Jan.17 (PVM) Pirelli motorsport boss Paul Hembery is satisfied that his company delivered on the mandate given to his organisation to spice up the sport with creative use of tyre technology and plans to be more aggressive going into 2012.
Hembery told Sky Sports, “We were asked to bring something a bit different to the sport for 2011. We were given the challenge of creating tyres that degraded, tyres that had a high wear rate, so that we could force some pit-stops. We feel that at the end of the season we had delivered very much that.”
“It’s funny because at the start of the season we were being criticised for being maybe too aggressive and at the end for being too conservative. In reality, a lot of that was to do with drivers and the teams getting used to the tyres and modifying the set-up to maximise what we gave them,” reflected the Pirelli director of motorsport.
Looking to this season Hembery said, “Going forward we have to be a little bit more aggressive going into 2012, we’ve changed three of the compounds we used last season, the soft, medium and the hard, and the peak performance between them will actually be a lot closer, which will lead onto improved strategy. That’s the plan anyway. We don’t know of course what the cars will be like; we’ll find that out in a few days time when we start up in Spain with our winter test programme.”
“The cars should have had a bit of a change with the blown diffusers going away and in-corner speed should be lower, but you never know. These guys that design these cars are the best in the world, they come up with some amazing ideas and maybe that’s not going to be true and we find that the cars are very similar to 2011. But our intention of course is to try and replicate what we did, try to make it quite aggressive and do our bit to make the racing quite exciting,” predicts Hembery.
One of the early characteristics of the Pirelli tyres was the amount of marbles they generated as they wore down. This was addressed to a certain degree as the season progressed.
Hembery explained, “We did make some changes to make a slight improvement to that. You always get marbles, little bits of hot, molten rubber. What usually happens is that it builds up on the outside of the corners – where you have the rubber wear built-up under braking and it gets thrown off the tyre as you go around the corner.”
“We had at some races, Malaysia was probably the worst example, where rubber was building up on the straight part heading into the corner, that’s something that we’ve tried to make an improvement on, but that’s very hard to simulate when we’ve only got one test car going on its own so you don’t really create enough laps to evaluate that.”

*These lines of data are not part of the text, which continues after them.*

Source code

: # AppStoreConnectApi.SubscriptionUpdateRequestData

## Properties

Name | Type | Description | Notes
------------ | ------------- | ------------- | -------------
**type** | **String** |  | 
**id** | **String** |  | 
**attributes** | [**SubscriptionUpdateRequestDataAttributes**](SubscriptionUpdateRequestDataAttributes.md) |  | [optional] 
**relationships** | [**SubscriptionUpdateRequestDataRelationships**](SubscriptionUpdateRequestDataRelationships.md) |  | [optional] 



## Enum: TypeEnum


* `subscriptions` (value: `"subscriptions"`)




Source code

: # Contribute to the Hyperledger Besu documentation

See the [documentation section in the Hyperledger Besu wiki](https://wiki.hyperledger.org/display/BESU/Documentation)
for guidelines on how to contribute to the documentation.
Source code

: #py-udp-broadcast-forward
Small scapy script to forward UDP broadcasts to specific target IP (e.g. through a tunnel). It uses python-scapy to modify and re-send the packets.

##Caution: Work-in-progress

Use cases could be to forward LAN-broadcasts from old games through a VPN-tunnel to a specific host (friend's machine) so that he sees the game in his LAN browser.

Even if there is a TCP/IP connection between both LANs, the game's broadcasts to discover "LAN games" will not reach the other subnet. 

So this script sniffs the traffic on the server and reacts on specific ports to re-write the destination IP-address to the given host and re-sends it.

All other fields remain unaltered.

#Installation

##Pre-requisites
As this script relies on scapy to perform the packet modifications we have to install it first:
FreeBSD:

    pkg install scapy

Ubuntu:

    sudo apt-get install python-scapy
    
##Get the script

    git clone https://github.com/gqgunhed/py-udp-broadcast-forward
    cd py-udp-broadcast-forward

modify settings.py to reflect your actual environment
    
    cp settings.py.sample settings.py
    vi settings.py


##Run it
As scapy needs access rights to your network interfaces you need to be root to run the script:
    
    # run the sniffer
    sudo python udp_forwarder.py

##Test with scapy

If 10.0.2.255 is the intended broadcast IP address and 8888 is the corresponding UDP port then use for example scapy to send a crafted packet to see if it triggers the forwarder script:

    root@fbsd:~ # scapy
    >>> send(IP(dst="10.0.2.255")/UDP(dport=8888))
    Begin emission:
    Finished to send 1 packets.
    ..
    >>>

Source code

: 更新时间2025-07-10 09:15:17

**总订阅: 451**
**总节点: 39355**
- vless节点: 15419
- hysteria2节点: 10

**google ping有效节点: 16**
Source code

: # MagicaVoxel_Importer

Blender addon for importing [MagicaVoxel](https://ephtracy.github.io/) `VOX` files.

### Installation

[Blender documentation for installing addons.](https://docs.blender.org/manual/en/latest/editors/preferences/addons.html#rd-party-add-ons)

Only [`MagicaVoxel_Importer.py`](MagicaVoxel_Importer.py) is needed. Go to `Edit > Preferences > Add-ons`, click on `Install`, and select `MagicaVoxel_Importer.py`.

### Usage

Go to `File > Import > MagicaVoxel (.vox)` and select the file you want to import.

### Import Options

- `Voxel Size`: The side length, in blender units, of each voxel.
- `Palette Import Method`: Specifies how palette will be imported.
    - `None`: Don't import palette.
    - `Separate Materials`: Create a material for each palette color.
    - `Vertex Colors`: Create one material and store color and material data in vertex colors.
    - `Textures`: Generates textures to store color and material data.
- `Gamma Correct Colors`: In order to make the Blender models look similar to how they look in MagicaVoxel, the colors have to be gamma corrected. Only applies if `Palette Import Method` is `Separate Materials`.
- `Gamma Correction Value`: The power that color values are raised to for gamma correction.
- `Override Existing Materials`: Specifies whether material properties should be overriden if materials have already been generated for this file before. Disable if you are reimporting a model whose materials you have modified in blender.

“We’ll try to do something, but unfortunately if you want tyres that wear, the rubber’s got to go somewhere and all you can do is try to change the mechanism of that wear to make the bits that come off the tyres slightly smaller so that they don’t create such an effect. We will keep working on that, I’m not going to say we have a solution because we won’t know until we go racing again, but at the end of the day, we had the most overtaking in the history of the sport last year,” concluded Hembery.